> _Tarefa 1_: Quais linhas dos registros abaixo contêm a palavra "tempo"? Liste todas elas.

A TEMPESTADE EM SEMENTE DE BRUXA

 

Em uma entrevista, Margaret Atwood comentou que A Tempestade é a obra em que Shakespeare chega mais próximo de escrever sobre a escrita. Esse caráter metalinguístico da peça é um dos elementos da criação de Shakespeare que parece ter sido transposto pela autora para seu reconto da peça, o romance Semente de Bruxa, história que também pode ser lida como uma obra que fala sobre a escrita: a escrita de um original, a escrita de uma recontagem, e mesmo a escrita em sentido mais amplo, na reviravolta de uma trajetória pessoal, no resgate de cenas da memória e de sentimentos do passado e mesmo a escrita de um sentido para a existência.

Link do evento: https://goo.gl/5qHaah

Na peça de Shakespeare, Próspero, mago e duque de Milão, é deposto por Antônio, irmão em quem ele confiava plenamente, e colocado em um barco com a filha Miranda para naufragar. Próspero e Miranda, entretanto, chegam a uma ilha quase deserta, habitada apenas por um ser disforme, filho da bruxa Sycorax, Calibã (semente de bruxa que dá título à obra) e por espíritos do ar como Ariel, aprisionado a uma árvore por um feitiço da bruxa. No reconto de Atwood, Felix (um dos possíveis sinônimos para a palavra latina prospero) é deposto de seu cargo de diretor teatral no momento em que está trabalhando em uma montagem de A tempestade, na qual pretende também atuar no papel de Próspero. O responsável por sua demissão do cargo é Anthony (Tony), seu parceiro profissional de muito tempo. Felix havia perdido há pouco sua única filha, ainda criança – também chamada Miranda – e vivia constantemente em memórias, idealizações e projeções sobre a filha morta.

> _Dados selecionados_:
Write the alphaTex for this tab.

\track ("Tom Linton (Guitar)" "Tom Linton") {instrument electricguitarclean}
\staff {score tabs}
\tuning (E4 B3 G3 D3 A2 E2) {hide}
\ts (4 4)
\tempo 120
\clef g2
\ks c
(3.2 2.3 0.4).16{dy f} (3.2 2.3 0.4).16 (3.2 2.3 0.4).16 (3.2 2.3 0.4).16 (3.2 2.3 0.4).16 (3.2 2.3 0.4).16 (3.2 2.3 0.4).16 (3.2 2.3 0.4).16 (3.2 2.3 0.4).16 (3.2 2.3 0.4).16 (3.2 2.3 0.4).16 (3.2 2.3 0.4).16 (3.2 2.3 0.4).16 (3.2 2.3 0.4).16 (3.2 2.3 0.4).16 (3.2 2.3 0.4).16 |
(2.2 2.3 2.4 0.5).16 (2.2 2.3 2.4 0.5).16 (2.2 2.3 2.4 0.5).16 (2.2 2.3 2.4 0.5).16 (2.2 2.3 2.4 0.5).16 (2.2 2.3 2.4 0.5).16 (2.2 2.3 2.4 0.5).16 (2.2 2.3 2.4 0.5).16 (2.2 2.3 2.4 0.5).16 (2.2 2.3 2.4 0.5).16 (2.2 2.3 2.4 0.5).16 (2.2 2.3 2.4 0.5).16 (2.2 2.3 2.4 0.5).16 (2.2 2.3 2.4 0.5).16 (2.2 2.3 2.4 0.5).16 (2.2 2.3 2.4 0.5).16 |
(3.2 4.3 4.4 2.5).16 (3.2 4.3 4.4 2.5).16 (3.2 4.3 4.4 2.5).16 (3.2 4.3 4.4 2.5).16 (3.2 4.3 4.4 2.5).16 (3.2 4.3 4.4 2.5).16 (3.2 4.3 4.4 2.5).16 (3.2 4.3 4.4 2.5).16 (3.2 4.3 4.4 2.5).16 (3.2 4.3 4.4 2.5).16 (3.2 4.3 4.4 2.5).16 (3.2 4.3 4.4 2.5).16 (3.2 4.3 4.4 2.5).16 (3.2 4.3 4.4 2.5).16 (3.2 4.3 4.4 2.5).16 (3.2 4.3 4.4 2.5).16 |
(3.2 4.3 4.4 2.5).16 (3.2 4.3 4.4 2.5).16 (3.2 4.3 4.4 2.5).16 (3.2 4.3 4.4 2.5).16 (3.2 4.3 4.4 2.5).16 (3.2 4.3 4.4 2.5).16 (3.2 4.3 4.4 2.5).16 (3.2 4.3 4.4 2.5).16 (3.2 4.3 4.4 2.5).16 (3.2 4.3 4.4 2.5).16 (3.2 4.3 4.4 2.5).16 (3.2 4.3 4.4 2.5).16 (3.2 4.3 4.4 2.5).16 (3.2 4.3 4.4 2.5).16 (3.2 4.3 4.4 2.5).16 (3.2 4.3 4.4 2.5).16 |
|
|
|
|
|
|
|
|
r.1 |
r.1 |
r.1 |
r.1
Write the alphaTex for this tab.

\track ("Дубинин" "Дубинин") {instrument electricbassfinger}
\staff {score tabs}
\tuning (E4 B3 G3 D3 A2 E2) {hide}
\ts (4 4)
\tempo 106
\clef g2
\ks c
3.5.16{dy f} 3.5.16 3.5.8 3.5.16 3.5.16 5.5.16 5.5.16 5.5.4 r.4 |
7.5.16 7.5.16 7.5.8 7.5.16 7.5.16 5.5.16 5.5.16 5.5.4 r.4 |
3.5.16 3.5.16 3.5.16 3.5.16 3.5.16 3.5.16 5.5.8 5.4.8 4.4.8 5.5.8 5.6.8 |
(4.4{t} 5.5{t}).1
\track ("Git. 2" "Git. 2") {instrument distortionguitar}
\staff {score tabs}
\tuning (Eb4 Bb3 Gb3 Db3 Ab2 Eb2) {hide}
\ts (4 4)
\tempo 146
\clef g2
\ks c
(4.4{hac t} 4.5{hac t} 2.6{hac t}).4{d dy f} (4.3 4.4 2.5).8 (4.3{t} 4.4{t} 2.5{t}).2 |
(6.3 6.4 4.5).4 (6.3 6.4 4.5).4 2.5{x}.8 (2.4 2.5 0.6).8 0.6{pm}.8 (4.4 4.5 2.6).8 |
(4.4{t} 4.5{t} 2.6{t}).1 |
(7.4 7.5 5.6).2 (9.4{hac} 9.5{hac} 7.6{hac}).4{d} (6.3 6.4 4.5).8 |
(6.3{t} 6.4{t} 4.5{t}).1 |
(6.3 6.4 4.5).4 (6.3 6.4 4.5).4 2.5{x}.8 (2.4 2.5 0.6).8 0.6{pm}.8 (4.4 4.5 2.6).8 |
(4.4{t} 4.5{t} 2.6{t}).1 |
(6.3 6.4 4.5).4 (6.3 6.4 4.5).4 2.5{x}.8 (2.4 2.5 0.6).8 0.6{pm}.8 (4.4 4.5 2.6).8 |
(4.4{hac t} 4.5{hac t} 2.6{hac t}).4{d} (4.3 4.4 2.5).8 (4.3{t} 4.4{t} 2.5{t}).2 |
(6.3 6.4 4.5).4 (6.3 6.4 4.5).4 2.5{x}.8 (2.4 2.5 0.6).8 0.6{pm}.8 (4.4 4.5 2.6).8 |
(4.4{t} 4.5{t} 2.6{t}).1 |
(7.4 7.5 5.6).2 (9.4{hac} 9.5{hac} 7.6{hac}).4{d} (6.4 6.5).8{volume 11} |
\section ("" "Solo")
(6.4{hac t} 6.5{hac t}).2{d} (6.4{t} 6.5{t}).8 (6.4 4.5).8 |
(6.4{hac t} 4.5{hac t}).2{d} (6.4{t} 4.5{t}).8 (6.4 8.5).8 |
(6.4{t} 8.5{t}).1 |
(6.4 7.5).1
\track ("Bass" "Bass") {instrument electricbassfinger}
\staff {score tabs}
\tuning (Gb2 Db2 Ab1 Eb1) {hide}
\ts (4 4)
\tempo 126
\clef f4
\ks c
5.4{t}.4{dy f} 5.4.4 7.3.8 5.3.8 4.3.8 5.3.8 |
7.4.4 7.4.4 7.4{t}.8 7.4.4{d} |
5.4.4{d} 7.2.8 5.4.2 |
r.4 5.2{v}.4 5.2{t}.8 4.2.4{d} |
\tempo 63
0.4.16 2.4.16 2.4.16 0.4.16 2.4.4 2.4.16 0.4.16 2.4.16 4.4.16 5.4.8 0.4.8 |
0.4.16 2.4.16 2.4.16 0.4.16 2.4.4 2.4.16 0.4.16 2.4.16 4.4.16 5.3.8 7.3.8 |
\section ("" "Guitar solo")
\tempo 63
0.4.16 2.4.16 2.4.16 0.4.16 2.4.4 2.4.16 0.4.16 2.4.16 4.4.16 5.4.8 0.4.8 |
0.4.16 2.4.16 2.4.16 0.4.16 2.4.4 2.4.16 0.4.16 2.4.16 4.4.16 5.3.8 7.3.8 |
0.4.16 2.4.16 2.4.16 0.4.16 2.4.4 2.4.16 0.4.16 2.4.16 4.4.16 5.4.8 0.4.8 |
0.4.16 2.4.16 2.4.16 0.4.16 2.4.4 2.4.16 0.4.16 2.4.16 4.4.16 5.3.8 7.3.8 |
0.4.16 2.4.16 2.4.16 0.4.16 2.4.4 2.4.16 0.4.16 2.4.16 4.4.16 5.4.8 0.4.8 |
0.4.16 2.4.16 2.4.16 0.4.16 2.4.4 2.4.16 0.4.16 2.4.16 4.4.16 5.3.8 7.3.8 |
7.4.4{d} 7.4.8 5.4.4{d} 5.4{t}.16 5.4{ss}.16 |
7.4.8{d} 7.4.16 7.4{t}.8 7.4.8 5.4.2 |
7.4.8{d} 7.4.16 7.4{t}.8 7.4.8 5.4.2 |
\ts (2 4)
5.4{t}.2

> _Tarefa 2_: Dê continuidade ao texto sobre A Tempestade e Semente de Bruxa, começando logo após a última frase apresentada.

> _Resposta correta 1_:
\tempo 120
\tempo 106
\tempo 146
\tempo 126
\tempo 63
\tempo 63

> _Resposta correta 2_:
No processo de tradução da obra de Atwood, um dos pontos que se destacou foi o modo como ela cria constantemente novas camadas que dialogam com o original. A autora não apenas se inspira na obra de Shakespeare e a reconta (algumas vezes, inclusive, fazendo alusões a outras peças do Bardo), mas insere a peça em diversas camadas de sua narrativa, criando como que uma rede em que a trama é constituída de vários aspectos de A tempestade.

O primeiro desses aspectos, e provavelmente o mais evidente, está nos nomes dos personagens. De Felix e Tony aos detentos da instituição prisional em que acontece a montagem da peça, há sempre uma aproximação. Ariel, o espírito do ar que ajuda Próspero em suas magias, por exemplo, é 8Handz, hacker capaz de invadir espaços virtuais, sensações ilusórias, efeitos especiais.
Uma segunda camada em que A tempestade também se faz presente é a estrutura do texto: os títulos dos capítulos, que de certa forma resumem a jornada de Felix, são retirados, em sua maioria, de cenas da peça de Shakespeare.

Além disso, a A Tempestade também pontua a narrativa como se fosse uma baliza para a trajetória e os pensamentos de Felix: é a peça que ele dirige e interpreta quando é demitido; é a jornada cujos passos ele revive em seu sentimento de traição e no desejo de vingança; é a trama em que ele busca soluções para seus dilemas, inspiração para suas ideias.

Uma quarta camada em que a peça shakespeariana aparece é na sua interpretação pelos detentos do complexo prisional: como a linguagem, as ideias, a narrativa de Shakespeare falam a leitores dos anos 2010 que não têm profunda intimidade com o autor clássico? Os detentos interpretam os personagens e se reconhecem neles, reinterpretam a linguagem shakespeariana e se apropriam dela em sua vida cotidiana, tornando A tempestade uma obra viva em sua própria experiência de vida.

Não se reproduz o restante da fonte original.